* _What the exercise asks_
Revise the rows between the lines holding "on Saturday run?" and "11:35 AM -- neither: 35", inclusive, changing "top edge" to "upper edge" and leaving everything else as it is. Return only those lines.

--- start Data extract ---

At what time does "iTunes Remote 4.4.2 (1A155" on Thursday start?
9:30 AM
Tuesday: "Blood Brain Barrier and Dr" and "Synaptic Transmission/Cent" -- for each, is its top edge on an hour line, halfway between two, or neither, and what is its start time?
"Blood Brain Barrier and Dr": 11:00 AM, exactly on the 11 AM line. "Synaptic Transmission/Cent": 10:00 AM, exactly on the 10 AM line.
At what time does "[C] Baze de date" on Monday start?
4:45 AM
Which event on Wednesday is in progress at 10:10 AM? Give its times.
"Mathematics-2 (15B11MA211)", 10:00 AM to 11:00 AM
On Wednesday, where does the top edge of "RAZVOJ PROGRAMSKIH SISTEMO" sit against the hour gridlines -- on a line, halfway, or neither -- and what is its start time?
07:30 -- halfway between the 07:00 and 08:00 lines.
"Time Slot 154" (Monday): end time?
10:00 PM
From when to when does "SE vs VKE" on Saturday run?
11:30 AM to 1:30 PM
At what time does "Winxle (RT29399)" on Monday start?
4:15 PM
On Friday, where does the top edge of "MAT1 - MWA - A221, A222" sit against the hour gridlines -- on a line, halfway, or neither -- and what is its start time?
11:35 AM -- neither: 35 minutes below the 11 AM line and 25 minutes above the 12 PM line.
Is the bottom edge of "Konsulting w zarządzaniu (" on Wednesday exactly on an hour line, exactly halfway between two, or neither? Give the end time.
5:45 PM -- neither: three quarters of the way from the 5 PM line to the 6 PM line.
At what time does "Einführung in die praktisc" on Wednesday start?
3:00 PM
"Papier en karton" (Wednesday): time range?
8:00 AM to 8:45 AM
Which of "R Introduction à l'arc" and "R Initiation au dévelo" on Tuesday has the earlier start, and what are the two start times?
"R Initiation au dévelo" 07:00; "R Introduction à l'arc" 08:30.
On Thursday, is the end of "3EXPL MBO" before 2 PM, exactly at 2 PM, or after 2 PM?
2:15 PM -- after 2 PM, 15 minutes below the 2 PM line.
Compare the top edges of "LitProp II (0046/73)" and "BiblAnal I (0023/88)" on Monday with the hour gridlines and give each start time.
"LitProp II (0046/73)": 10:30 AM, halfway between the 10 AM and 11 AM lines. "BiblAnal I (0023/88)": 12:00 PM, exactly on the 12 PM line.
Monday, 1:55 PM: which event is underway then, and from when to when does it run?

--- end Data extract ---

* _Right answer_
From when to when does "SE vs VKE" on Saturday run?
11:30 AM to 1:30 PM
At what time does "Winxle (RT29399)" on Monday start?
4:15 PM
On Friday, where does the upper edge of "MAT1 - MWA - A221, A222" sit against the hour gridlines -- on a line, halfway, or neither -- and what is its start time?
11:35 AM -- neither: 35 minutes below the 11 AM line and 25 minutes above the 12 PM line.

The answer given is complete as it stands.